I’m very new to HTM and I’ve also been reading up about using Curriculum Learning for neural networks. See here.
With Curriculum Learning, you gradually feed your model increasingly difficult training data, like increasingly noisy data, or as the authors of the above paper have done, increasing the variance in an object’s position, size, orientation, etc.
My question is, do you think this method of training can be applied to HTM? Could HTM handle an increasingly ‘difficult’ pattern? I’m thinking along the lines of object recognition.
It looks like Curriculum Learning is a Deep Learning tactic to overcome the catastrophic forgetting problem. This problem doesn’t exist in HTM systems, so I don’t think the tactic applies. Theoretically, as well, the idea of training one layer of a hierarchy first and moving to more complex objects while ascending the hierarchy and training the next one is not biologically plausible. It is evident that all parts of the brain are learning at once.
HTM doesn’t have catastrophic forgetting because it is already a continuous learning system.

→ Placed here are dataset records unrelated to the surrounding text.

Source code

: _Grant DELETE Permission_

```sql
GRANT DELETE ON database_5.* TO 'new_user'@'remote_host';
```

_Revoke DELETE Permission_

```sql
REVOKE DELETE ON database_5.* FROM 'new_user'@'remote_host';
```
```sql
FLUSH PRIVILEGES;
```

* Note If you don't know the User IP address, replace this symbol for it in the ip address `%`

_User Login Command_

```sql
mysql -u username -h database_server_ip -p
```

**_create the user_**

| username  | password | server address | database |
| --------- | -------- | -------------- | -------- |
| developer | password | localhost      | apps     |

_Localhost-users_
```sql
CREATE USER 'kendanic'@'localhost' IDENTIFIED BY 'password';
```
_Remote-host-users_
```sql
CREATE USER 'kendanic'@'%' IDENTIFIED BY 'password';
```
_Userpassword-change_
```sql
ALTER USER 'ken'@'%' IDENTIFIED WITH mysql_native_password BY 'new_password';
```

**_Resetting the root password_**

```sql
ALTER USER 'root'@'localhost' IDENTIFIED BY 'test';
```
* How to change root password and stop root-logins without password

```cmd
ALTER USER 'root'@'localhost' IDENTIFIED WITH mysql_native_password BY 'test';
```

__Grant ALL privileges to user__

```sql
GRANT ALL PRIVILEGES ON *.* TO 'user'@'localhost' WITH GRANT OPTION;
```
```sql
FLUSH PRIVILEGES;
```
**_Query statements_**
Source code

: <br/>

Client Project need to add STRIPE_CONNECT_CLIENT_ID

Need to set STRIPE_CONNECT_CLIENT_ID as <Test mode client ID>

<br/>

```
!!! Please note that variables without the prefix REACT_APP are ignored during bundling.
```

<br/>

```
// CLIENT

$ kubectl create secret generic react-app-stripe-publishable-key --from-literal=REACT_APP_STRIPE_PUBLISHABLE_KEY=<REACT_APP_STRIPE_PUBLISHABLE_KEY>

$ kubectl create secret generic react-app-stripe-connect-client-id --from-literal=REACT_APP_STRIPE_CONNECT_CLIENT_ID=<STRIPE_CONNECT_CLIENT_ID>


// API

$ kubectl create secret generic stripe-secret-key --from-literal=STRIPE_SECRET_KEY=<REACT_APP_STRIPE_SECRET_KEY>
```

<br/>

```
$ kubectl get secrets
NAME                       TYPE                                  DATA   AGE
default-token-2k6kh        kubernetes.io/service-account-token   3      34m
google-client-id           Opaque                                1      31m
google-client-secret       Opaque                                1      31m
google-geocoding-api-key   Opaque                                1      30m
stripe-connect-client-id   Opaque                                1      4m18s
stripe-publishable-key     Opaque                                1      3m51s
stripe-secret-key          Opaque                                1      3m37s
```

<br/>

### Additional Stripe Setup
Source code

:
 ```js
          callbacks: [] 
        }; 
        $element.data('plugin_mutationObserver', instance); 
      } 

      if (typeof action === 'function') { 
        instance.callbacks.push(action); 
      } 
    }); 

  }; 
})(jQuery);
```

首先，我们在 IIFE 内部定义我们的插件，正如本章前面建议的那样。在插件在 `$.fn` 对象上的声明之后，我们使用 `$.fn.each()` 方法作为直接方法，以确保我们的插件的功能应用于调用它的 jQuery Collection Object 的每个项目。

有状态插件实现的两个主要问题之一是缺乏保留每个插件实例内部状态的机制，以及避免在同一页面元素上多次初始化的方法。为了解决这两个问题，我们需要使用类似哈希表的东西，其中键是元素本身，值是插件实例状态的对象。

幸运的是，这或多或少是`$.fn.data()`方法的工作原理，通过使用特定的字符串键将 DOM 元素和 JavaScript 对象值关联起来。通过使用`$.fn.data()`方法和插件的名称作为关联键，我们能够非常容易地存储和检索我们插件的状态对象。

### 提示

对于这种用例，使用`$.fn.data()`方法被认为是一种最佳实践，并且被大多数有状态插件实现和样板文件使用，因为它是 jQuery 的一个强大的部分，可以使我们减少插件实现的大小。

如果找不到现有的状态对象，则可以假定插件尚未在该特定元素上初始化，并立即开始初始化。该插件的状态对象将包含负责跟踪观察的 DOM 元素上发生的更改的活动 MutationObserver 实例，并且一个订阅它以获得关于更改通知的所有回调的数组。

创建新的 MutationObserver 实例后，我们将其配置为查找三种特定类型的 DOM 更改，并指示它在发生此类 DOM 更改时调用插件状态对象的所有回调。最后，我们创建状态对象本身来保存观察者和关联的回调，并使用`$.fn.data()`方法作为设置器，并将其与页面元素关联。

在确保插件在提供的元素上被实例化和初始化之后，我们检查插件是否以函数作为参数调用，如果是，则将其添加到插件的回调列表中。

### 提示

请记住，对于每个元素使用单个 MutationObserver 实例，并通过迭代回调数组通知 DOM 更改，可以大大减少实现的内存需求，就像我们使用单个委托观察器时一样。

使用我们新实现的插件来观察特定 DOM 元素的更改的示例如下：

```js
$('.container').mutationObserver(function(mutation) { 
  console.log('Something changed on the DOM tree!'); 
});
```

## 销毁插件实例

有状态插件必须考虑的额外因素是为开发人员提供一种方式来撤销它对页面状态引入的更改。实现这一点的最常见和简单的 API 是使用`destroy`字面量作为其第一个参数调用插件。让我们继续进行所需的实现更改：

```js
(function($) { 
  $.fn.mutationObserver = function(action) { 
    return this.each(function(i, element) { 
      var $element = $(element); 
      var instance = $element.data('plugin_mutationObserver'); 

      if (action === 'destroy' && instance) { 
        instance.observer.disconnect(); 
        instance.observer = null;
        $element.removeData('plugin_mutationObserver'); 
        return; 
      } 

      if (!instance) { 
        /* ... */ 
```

There is no backprop where all weights are altered. Learning happens as synapse permanences change at every time step, just like a brain learns with every second. Representations are sparse and semantic.

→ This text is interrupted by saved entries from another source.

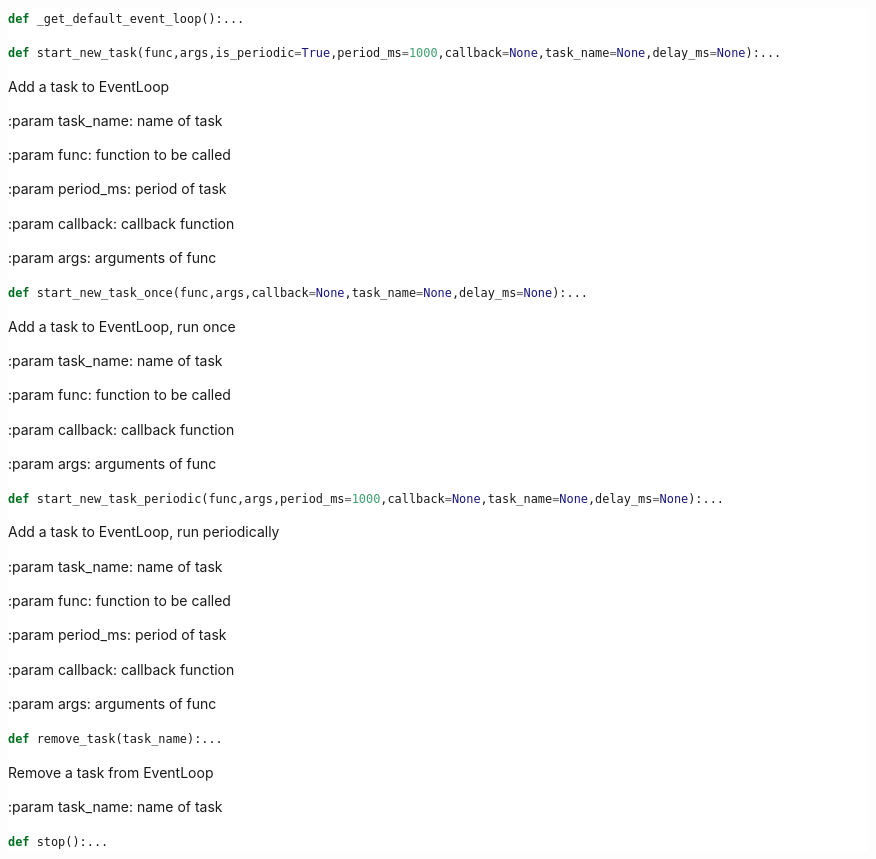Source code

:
 ``` python
def _get_default_event_loop():...
```

``` python
def start_new_task(func,args,is_periodic=True,period_ms=1000,callback=None,task_name=None,delay_ms=None):...
```

Add a task to EventLoop

:param task_name: name of task

:param func: function to be called

:param period_ms: period of task

:param callback: callback function

:param args: arguments of func


``` python
def start_new_task_once(func,args,callback=None,task_name=None,delay_ms=None):...
```

Add a task to EventLoop, run once

:param task_name: name of task

:param func: function to be called

:param callback: callback function

:param args: arguments of func


``` python
def start_new_task_periodic(func,args,period_ms=1000,callback=None,task_name=None,delay_ms=None):...
```

Add a task to EventLoop, run periodically

:param task_name: name of task

:param func: function to be called

:param period_ms: period of task

:param callback: callback function

:param args: arguments of func


``` python
def remove_task(task_name):...
```

Remove a task from EventLoop

:param task_name: name of task


``` python
def stop():...
```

HTM will handle increasingly difficult patterns, in that it will update its representation of the input data continuously as patterns change. Its model is always changing (at least as long as learning is turned on).

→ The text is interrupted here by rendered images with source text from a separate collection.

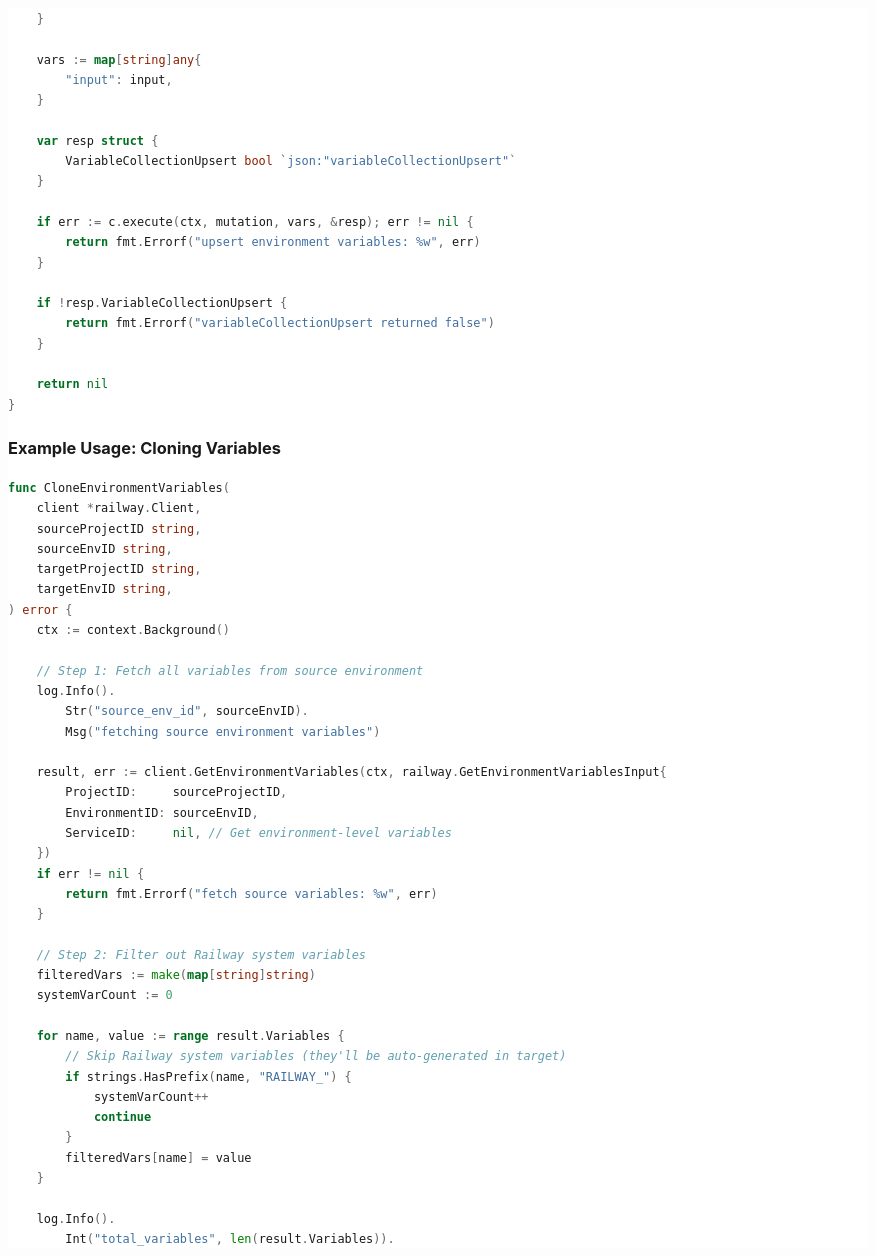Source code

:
 ```go
    }
    
    vars := map[string]any{
        "input": input,
    }
    
    var resp struct {
        VariableCollectionUpsert bool `json:"variableCollectionUpsert"`
    }
    
    if err := c.execute(ctx, mutation, vars, &resp); err != nil {
        return fmt.Errorf("upsert environment variables: %w", err)
    }
    
    if !resp.VariableCollectionUpsert {
        return fmt.Errorf("variableCollectionUpsert returned false")
    }
    
    return nil
}
```

### Example Usage: Cloning Variables

```go
func CloneEnvironmentVariables(
    client *railway.Client,
    sourceProjectID string,
    sourceEnvID string,
    targetProjectID string,
    targetEnvID string,
) error {
    ctx := context.Background()
    
    // Step 1: Fetch all variables from source environment
    log.Info().
        Str("source_env_id", sourceEnvID).
        Msg("fetching source environment variables")
    
    result, err := client.GetEnvironmentVariables(ctx, railway.GetEnvironmentVariablesInput{
        ProjectID:     sourceProjectID,
        EnvironmentID: sourceEnvID,
        ServiceID:     nil, // Get environment-level variables
    })
    if err != nil {
        return fmt.Errorf("fetch source variables: %w", err)
    }
    
    // Step 2: Filter out Railway system variables
    filteredVars := make(map[string]string)
    systemVarCount := 0
    
    for name, value := range result.Variables {
        // Skip Railway system variables (they'll be auto-generated in target)
        if strings.HasPrefix(name, "RAILWAY_") {
            systemVarCount++
            continue
        }
        filteredVars[name] = value
    }
    
    log.Info().
        Int("total_variables", len(result.Variables)).
```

As @rhyolight were arguing, curriculum learning is very related to continual learning. However, the initial idea of curriculum learning is more about creating a curriculum to help AI agents learn faster and better a very complex task. For example if we want an agent to move around a maze and pick up objects on the ground, one may argue that it may be easier to learn how to do that by:
Learning how to recognize those objects;
Learning to navigate a maze and finally;
Putting these two skills together to maximize the reward;
I think HTMs may benefit from a curriculum as well, but keep in mind that with HTMs we don’t need to learn complex hierarchical features thought gradient descent, so I think most of the advantage of it would be lost. However I’m not sure about it: It may worth to investigate!